We are one of over 1000 congregations affiliated with the Unitarian Universalist Association, which is headquartered at 24 Farnsworth Street in Boston, MA. The UUA, which is the spiritual and institutional heir of the historic Unitarian and Universalist movements in this country, assists member congregations in all areas of institutional life. It also represents us on a national and international scale. The UUA maintains an extensive web presence, which can be found HERE.
Principles of the Unitarian Universalist Association
We, the member congregations of the Unitarian Universalist Association, covenant to affirm and promote:
- The inherent dignity and worth of every person;
- Justice, equity and compassion in human relations;
- Acceptance of one another and encouragement to spiritual growth in our congregations;
- A free and responsible search for truth and meaning;
- The right of conscience and the use of the democratic process within our congregations and in society at large;
- The goal of world community with peace, liberty, and justice for all;
- Respect for the interdependent web of all existence of which we are a part.
The living tradition which we share draws from many sources:
- Direct experience of that transcending mystery and wonder, affirmed in all cultures, which moves us to a renewal of the spirit and an openness to the forces which create and uphold life;
- Words and deeds of prophetic women and men which challenge us to confront powers and structures of evil with justice, compassion, and the transforming power of love;
- Wisdom from the world's religions which inspires us in our ethical and spiritual life;
- Jewish and Christian teachings which call us to respond to God's love by loving our neighbors as ourselves;
- Humanist teachings which counsel us to heed the guidance of reason and the results of science, and warn us against idolatries of the mind and spirit.
- Spiritual teachings of earth-centered traditions which celebrate the sacred circle of life and instruct us to live in harmony with the rhythms of nature.
- Grateful for the religious pluralism which enriches and ennobles our faith, we are inspired to deepen our understanding and expand our vision.
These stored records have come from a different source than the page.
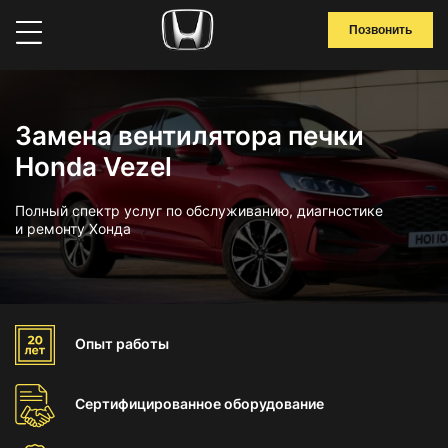
Позвонить
Замена вентилятора печки
Honda Vezel
Полный спектр услуг по обслуживанию, диагностике
и ремонту Хонда
Опыт
работы
Сертифицированное
оборудование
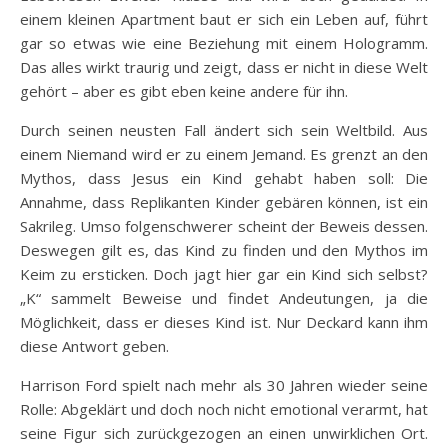
einem kleinen Apartment baut er sich ein Leben auf, führt
gar so etwas wie eine Beziehung mit einem Hologramm.
Das alles wirkt traurig und zeigt, dass er nicht in diese Welt
gehört – aber es gibt eben keine andere für ihn.
Durch seinen neusten Fall ändert sich sein Weltbild. Aus
einem Niemand wird er zu einem Jemand.
Es grenzt an den
Mythos, dass Jesus ein Kind gehabt haben soll: Die
Annahme, dass Replikanten Kinder gebären können, ist ein
Sakrileg. Umso folgenschwerer scheint der Beweis dessen.
Deswegen gilt es, das Kind zu finden und den Mythos im
Keim zu ersticken. Doch jagt hier gar ein Kind sich selbst?
„K“ sammelt Beweise und findet Andeutungen, ja die
Möglichkeit, dass er dieses Kind ist. Nur Deckard kann ihm
diese Antwort geben.
Harrison Ford spielt nach mehr als 30 Jahren wieder seine
Rolle: Abgeklärt und doch noch nicht emotional verarmt, hat
seine Figur sich zurückgezogen an einen unwirklichen Ort.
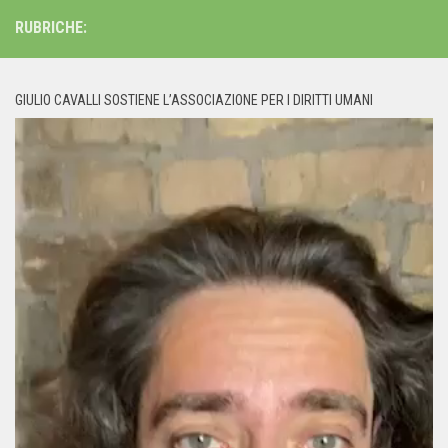
RUBRICHE:
GIULIO CAVALLI SOSTIENE L’ASSOCIAZIONE PER I DIRITTI UMANI
Video
Player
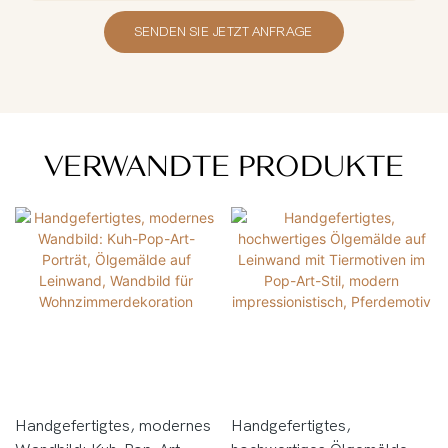
SENDEN SIE JETZT ANFRAGE
VERWANDTE PRODUKTE
Handgefertigtes, modernes
Handgefertigtes,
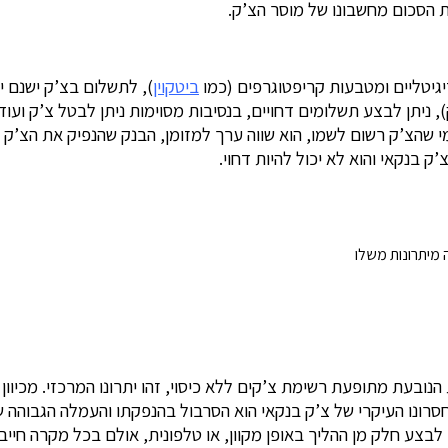
ת הסכום מחשבונו של מוסר הצ’ק.
יגיטליים ומטבעות קריפטוגרפים (כמו
ביטקוין
), לתשלום בצ’ק ישנם י
יתן לבצע תשלומים דחויים, בנסיבות מסוימות ניתן לבטל צ’ק ועוד. א
י שהצ’ק רשום לשמו, הוא שווה ערך למזומן, הבנק שהנפיק את הצ’ק ער
 בנקאי והוא לא יכול להיות דחוי.
 מיתרונות משלו
נובעת מתופעת רשימת צ’קים ללא כיסוי, זהו יתרונו המרכזי. מכיוון שצ
סרונו העיקרי של צ’ק בנקאי הוא הסרבול בהנפקתו והעמלה הגבוהה 
 לבצע חלק מן ההליך באופן מקוון, או טלפונית, אולם בכל מקרה חיי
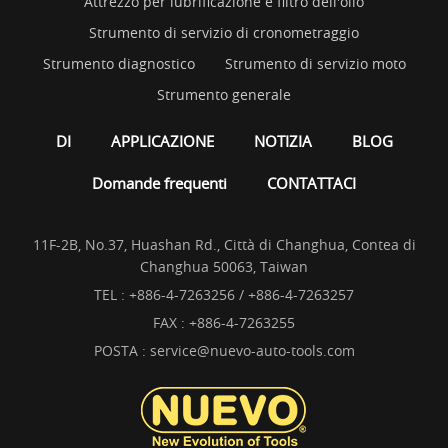
Attrezzo per lubrificazione e filtro dell'olio
Strumento di servizio di cronometraggio
Strumento diagnostico
Strumento di servizio moto
Strumento generale
DI
APPLICAZIONE
NOTIZIA
BLOG
Domande frequenti
CONTATTACI
11F-2B, No.37, Huashan Rd., Città di Changhua, Contea di
Changhua 50063, Taiwan
TEL :
+886-4-7263256 / +886-4-7263257
FAX : +886-4-7263255
POSTA :
service@nuevo-auto-tools.com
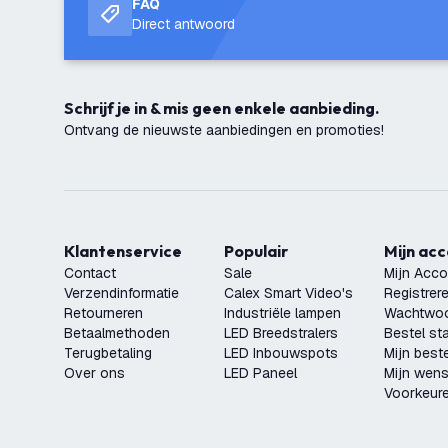
FAQ
Direct antwoord
Schrijf je in & mis geen enkele aanbieding.
Ontvang de nieuwste aanbiedingen en promoties!
Klantenservice
Populair
Mijn ac
Contact
Sale
Mijn Acco
Verzendinformatie
Calex Smart Video's
Registrer
Retourneren
Industriële lampen
Wachtwoo
Betaalmethoden
LED Breedstralers
Bestel st
Terugbetaling
LED Inbouwspots
Mijn beste
Over ons
LED Paneel
Mijn wensl
Voorkeur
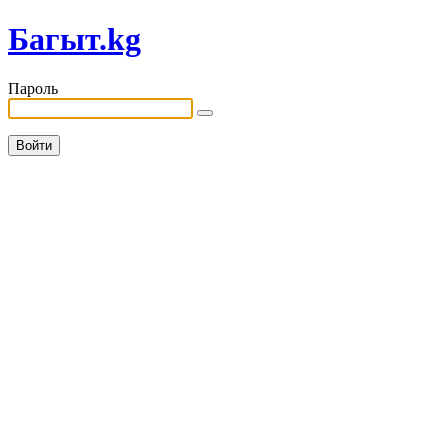
Багыт.kg
Пароль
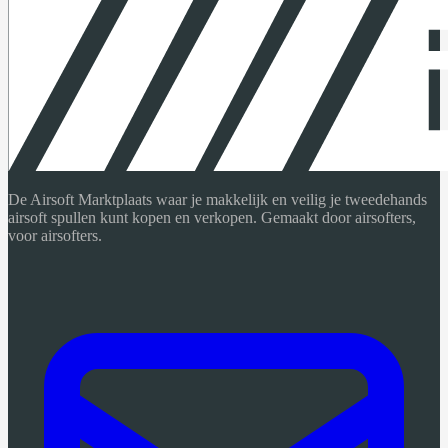
De Airsoft Marktplaats waar je makkelijk en veilig je tweedehands
airsoft spullen kunt kopen en verkopen. Gemaakt door airsofters,
voor airsofters.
As free congregations we enter into this covenant, promising to one another our mutual trust and support.
We hold a standard of unconditional respect for each person as the core of our religious tradition.
Therefore, not all beliefs are possible. Any belief that denies the inherent worth of another person is not consistent with our practice. Any belief that precludes fellowship with another person for racial, ethnic, religious, affectional, or sociological reasons is not consistent with our beliefs or practice. Any belief that denies the possibility of openness to another's ideas is not consistent with our beliefs or practice.